The Oracle project is too old, over 10 years now, so let’s look at one of the others.
Brothers is very old as well. I’ve been writing that one for… 6 years, maybe? It’s mostly just world building and research. But, until last year, I’d been focusing on writing for one project each time, 1000 words per day, trying to write even when I had to work long hours, and the result was… a disaster.
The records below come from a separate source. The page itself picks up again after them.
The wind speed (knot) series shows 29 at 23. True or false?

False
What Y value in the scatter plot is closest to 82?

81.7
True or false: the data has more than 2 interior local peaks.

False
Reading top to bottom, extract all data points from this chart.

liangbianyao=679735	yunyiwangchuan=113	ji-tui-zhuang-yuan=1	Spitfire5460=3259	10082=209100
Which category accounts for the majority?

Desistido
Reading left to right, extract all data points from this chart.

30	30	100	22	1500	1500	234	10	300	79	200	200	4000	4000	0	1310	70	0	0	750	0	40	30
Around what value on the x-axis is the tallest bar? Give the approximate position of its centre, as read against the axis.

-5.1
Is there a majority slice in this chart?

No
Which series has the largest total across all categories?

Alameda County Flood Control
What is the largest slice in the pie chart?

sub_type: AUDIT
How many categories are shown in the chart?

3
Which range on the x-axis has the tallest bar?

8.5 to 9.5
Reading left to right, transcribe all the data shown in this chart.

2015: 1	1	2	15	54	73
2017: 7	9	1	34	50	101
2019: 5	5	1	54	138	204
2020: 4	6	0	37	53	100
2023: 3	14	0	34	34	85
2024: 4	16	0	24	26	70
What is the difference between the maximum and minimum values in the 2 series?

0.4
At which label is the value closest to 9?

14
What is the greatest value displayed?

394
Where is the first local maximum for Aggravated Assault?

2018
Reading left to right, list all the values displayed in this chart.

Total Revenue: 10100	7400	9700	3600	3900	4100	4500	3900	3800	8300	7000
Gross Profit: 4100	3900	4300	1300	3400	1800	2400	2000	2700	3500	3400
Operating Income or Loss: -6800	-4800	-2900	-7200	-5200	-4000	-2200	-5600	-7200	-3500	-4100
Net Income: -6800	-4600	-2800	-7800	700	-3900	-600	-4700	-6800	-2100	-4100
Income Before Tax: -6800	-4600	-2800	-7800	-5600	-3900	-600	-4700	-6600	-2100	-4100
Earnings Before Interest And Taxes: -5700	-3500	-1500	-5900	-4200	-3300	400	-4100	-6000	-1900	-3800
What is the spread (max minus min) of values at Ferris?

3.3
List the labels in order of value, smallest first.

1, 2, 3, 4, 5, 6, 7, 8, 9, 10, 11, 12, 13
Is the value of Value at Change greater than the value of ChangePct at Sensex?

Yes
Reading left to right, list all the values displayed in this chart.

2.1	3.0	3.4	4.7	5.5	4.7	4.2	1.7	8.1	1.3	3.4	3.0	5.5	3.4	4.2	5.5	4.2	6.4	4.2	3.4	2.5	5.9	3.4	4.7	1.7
In 6 years, I’d written 19000 words on the Brothers project. Do you know how many words that project has now? 43000 words in total. That’s 24000 words in eight months. And yes, that’s 100 words per day, but as I said, now I don’t focus on one project, so I haven’t been writing only that.
One of my newest projects is Sanctuary. I started it last year, and by November I had written 6000 words. Right now it has about 60000 words. That makes one think, doesn’t it?
I might need to keep adapting to the situation and taking better care of myself. Right now, my Burnout is getting worse and I need to rest more often. I also need to find the new hobbies I mentioned. I’ve been playing videogames and watching series, but I would like to do something craft-related and not too expensive. Do you have any ideas? Do you already have hobbies you only for your own enjoyment? Or do you find yourself thinking of your new hobby as something you MUST do?
If you want to talk more about burnout (or anything else) or ask anything about my experience, just let me know. I’m always willing to help if I’m able to.